Enquanto os países desenvolvidos já foram directamente atingidos pelo declíneo, os efeitos da crise nos estados em desenvolvimento tem sido indirectos e com graus diferentes de gravidade.

Carlos Araújo, da Rádio ONU em Nova York.

Os fluxos globais de investimento estrangeiro directo sofreram uma redução de 21 por cento em 2008, caíndo para cerca de US$ 1.4 trilhão, de acordo com estimativas divulgadas esta segunda-feira pela Conferência da ONU para o Comércio e Desenvolvimento, Unctad.

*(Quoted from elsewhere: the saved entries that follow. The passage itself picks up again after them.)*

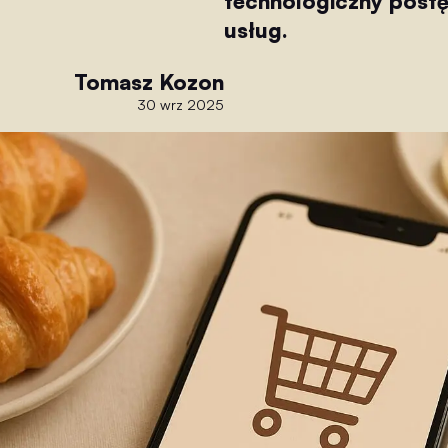
technologiczny postęp
usług.
Tomasz Kozon
30 wrz 2025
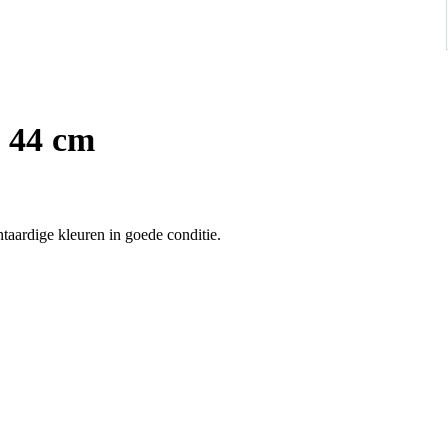
- 44 cm
Antieke Afghaan beloudj graantas 96 x 44 cm met mooie plantaardige kleuren in goede conditie.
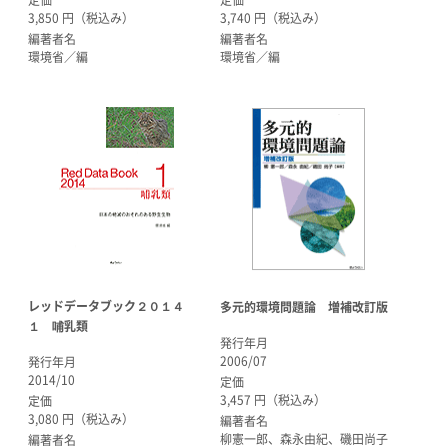
定価
定価
3,850 円（税込み）
3,740 円（税込み）
編著者名
編著者名
環境省／編
環境省／編
レッドデータブック２０１４
多元的環境問題論 増補改訂版
１ 哺乳類
発行年月
2006/07
発行年月
2014/10
定価
3,457 円（税込み）
定価
3,080 円（税込み）
編著者名
柳憲一郎、森永由紀、磯田尚子
編著者名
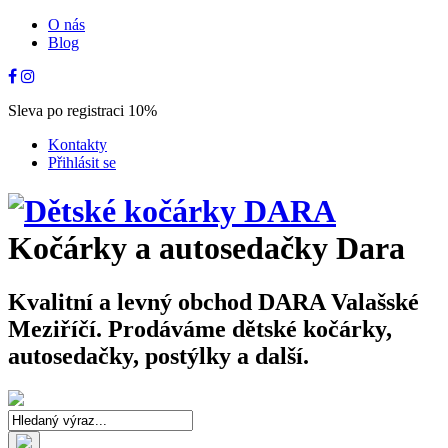
O nás
Blog
Sleva po registraci 10%
Kontakty
Přihlásit se
Kočárky a autosedačky Dara
Kvalitní a levný obchod DARA Valašské
Meziříčí. Prodáváme dětské kočárky,
autosedačky, postýlky a další.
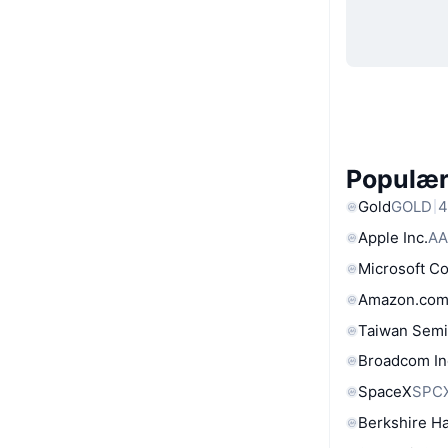
Populære
Gold
GOLD
4
Apple Inc.
AA
Microsoft C
Amazon.com
Taiwan Semi
Broadcom In
SpaceX
SPC
Berkshire Ha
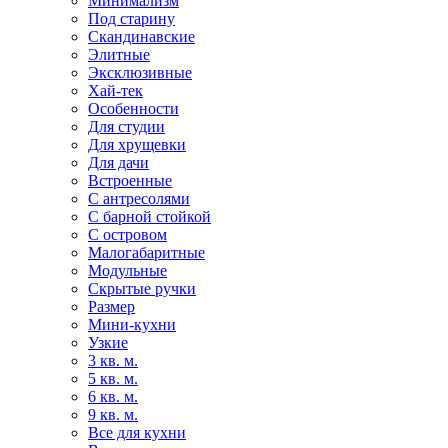
Минимализм
Под старину
Скандинавские
Элитные
Эксклюзивные
Хай-тек
Особенности
Для студии
Для хрущевки
Для дачи
Встроенные
С антресолями
С барной стойкой
С островом
Малогабаритные
Модульные
Скрытые ручки
Размер
Мини-кухни
Узкие
3 кв. м.
5 кв. м.
6 кв. м.
9 кв. м.
Все для кухни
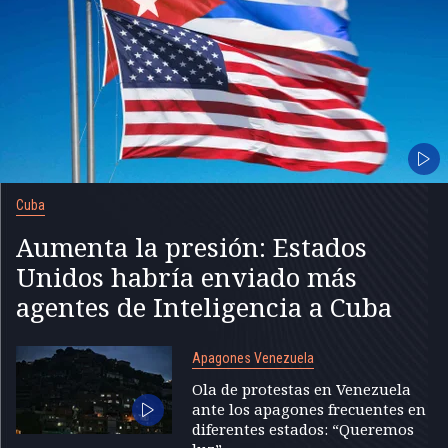
Cuba
Aumenta la presión: Estados
Unidos habría enviado más
agentes de Inteligencia a Cuba
Apagones Venezuela
Ola de protestas en Venezuela
ante los apagones frecuentes en
diferentes estados: “Queremos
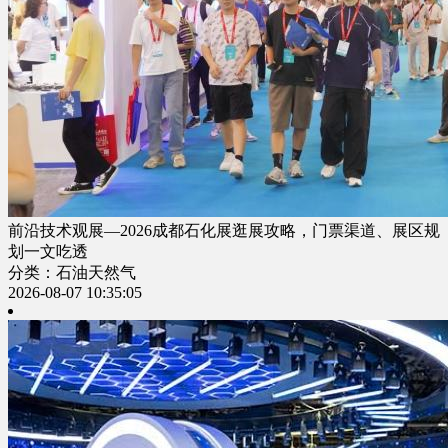
前沿技术观展—2026成都石化展逛展攻略，门票渠道、展区规
划一文吃透
分类：石油天然气
2026-08-07 10:35:05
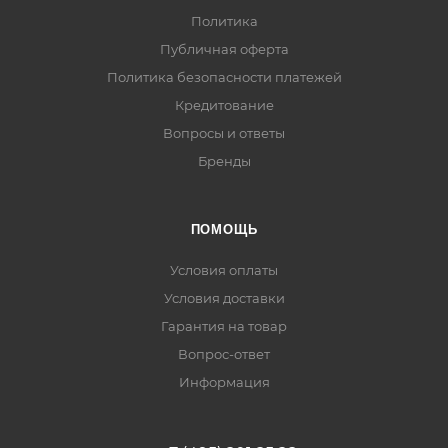
Политика
Публичная оферта
Политика безопасности платежей
Кредитование
Вопросы и ответы
Бренды
ПОМОЩЬ
Условия оплаты
Условия доставки
Гарантия на товар
Вопрос-ответ
Информация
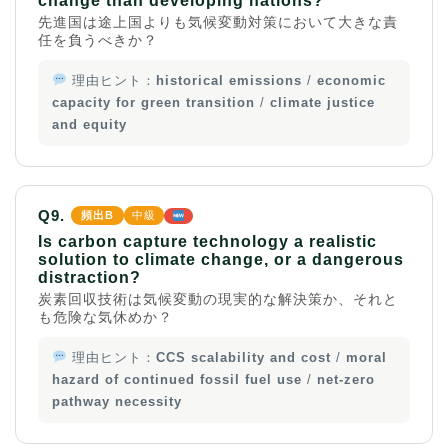
change than developing nations?
先進国は途上国よりも気候変動対策において大きな責
任を負うべきか？
理由ヒント：
historical emissions
/
economic
capacity for green transition
/
climate justice
and equity
Q9.
頻出B
中級
Is carbon capture technology a realistic
solution to climate change, or a dangerous
distraction?
炭素回収技術は気候変動の現実的な解決策か、それと
も危険な気休めか？
理由ヒント：
CCS scalability and cost
/
moral
hazard of continued fossil fuel use
/
net-zero
pathway necessity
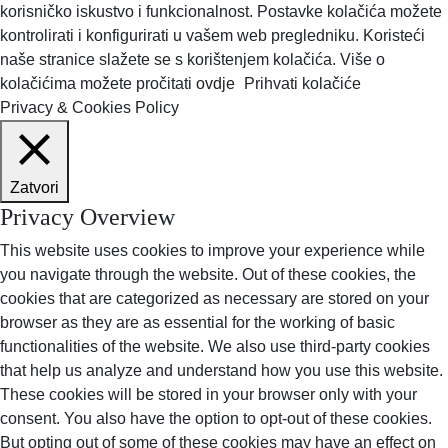
korisničko iskustvo i funkcionalnost. Postavke kolačića možete
kontrolirati i konfigurirati u vašem web pregledniku. Koristeći
naše stranice slažete se s korištenjem kolačića. Više o
kolačićima možete pročitati
ovdje
Prihvati kolačiće
Privacy & Cookies Policy
Zatvori
Privacy Overview
This website uses cookies to improve your experience while
you navigate through the website. Out of these cookies, the
cookies that are categorized as necessary are stored on your
browser as they are as essential for the working of basic
functionalities of the website. We also use third-party cookies
that help us analyze and understand how you use this website.
These cookies will be stored in your browser only with your
consent. You also have the option to opt-out of these cookies.
But opting out of some of these cookies may have an effect on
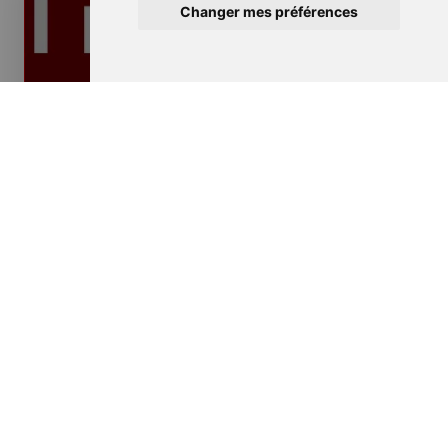
Changer mes préférences
Isolation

Leia o boletim de Leda Letra, da Rádio ONU em Nova York.

Este declíneo deverá acentuar-se em 2009 devido à recessão económica global, condições de crédito apertadas, uma queda nos lucros das grandes multinacionais e as perspectivas sombrias para o crescimento económico mundial.

Desaceleração

Segundo a Unctad, a redução dos fluxos globais de investimento estrangeiro directo irá variar de acordo com países e regiões.

Enquanto os países desenvolvidos já foram directamente atingidos pelo declíneo, os efeitos da crise nos estados em desenvolvimento tem sido indirectos e com graus diferentes de gravidade.

Fluxos de investimento directo em África não tem sido afectados apesar da desaceleração no crescimento económico global e das suas consequências negativas na região. Em 2008 o continente africano recebeu mais de US$ 60 mil milhões em investimento directo estrangeiro.

A mesma tendência foi registada na América Latina e nas Caraíbas, onde os fluxos de investimento externo registaram uma subida de 13 por cento em 2008.

Em contrapartida, o continente asiático foi atingido pela crise económica global, com os fluxos de investimento estrangeiro a sofrerem um ligeiro aumento em 2008, mas a um ritmo mais lento do que em 2007.

Unctad adverte para redução dos fluxos globais de investimento estrangeiro.